Gravitational Wave Astronomy
The existence of gravitational waves (GWs) was predicted by Albert Einstein in his general theory of relativity in 1916. He showed that accelerating masses emit gravitational waves as the perturbations propagating on the fabric of space-time due to time-varying mass multipole moments of the source. GWs interact extremely weakly with the matter making them challenging to detect. The most promising known sources of GWs are the compact binary mergers (binary black holes, neutron star-black hole and binary neutron stars). Laser Interferometer Gravitational Wave Observatory (LIGO), at Livingston and Hanford, USA, made the first direct detection of GWs in 2015 opening a new window of astronomy to study the otherwise dark universe. These GWs were produced by the merger of two stellar-mass black holes in a binary system. This was the first ever direct confirmation of Einstein’s theory of general relativity (GR) in strong and relativistic regime of gravity. It was also the first observation of binary black hole (BBH) merger.
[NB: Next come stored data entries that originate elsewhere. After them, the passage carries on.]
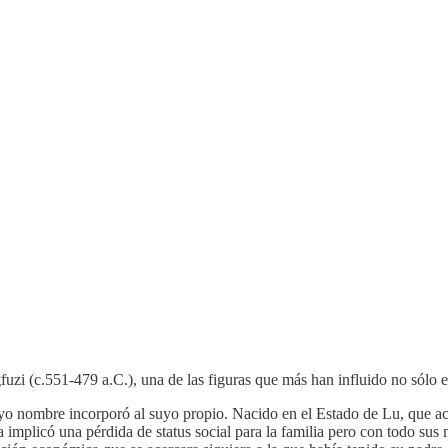
zi (c.551-479 a.C.), una de las figuras que más han influido no sólo en 
cuyo nombre incorporó al suyo propio. Nacido en el Estado de Lu, que 
a implicó una pérdida de status social para la familia pero con todo s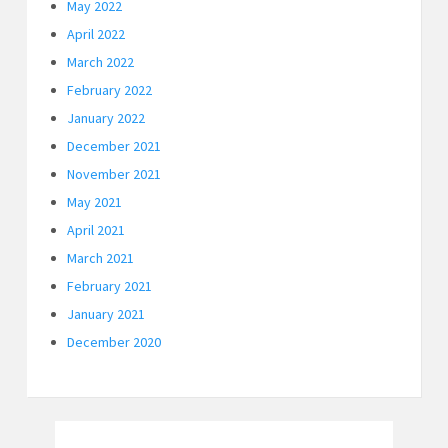
May 2022
April 2022
March 2022
February 2022
January 2022
December 2021
November 2021
May 2021
April 2021
March 2021
February 2021
January 2021
December 2020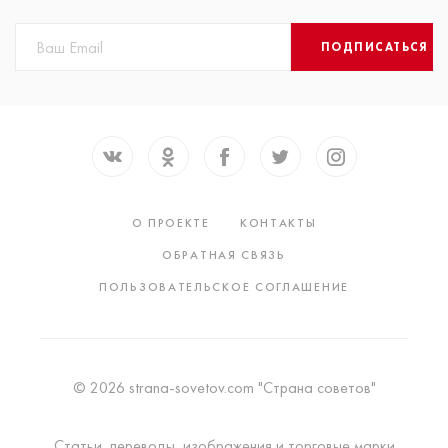
ПОДПИСАТЬСЯ
О ПРОЕКТЕ
КОНТАКТЫ
ОБРАТНАЯ СВЯЗЬ
ПОЛЬЗОВАТЕЛЬСКОЕ СОГЛАШЕНИЕ
© 2026 strana-sovetov.com "Страна советов"
Статьи, переводы, изображения и торговые марки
Since the first detection, LIGO in collaboration with Virgo interferometer has observed a plethora of events in various observing runs. This includes many BBH mergers, two binary neutron star (BNS) mergers, and two candidate neutron star-black hole (NSBH) mergers. Among the two BNS mergers, one was detected with its electromagnetic (EM) counterpart almost in the whole range of electromagnetic spectrum. This unprecedented joint gravitational and electromagnetic observation provided first direct evidence of a link between these BNS mergers and short γ-ray bursts and offered some hints on the formation of heavy elements in stars. It also provided new tools to study dense matter and cosmology. To realize the full scientific potential of such events, one would need to detect and identify the source location promptly. This will enable astronomers to point their telescopes to the source location before transient EM emission fades away. A significant part of my research focuses on improving these GW early-warning methods.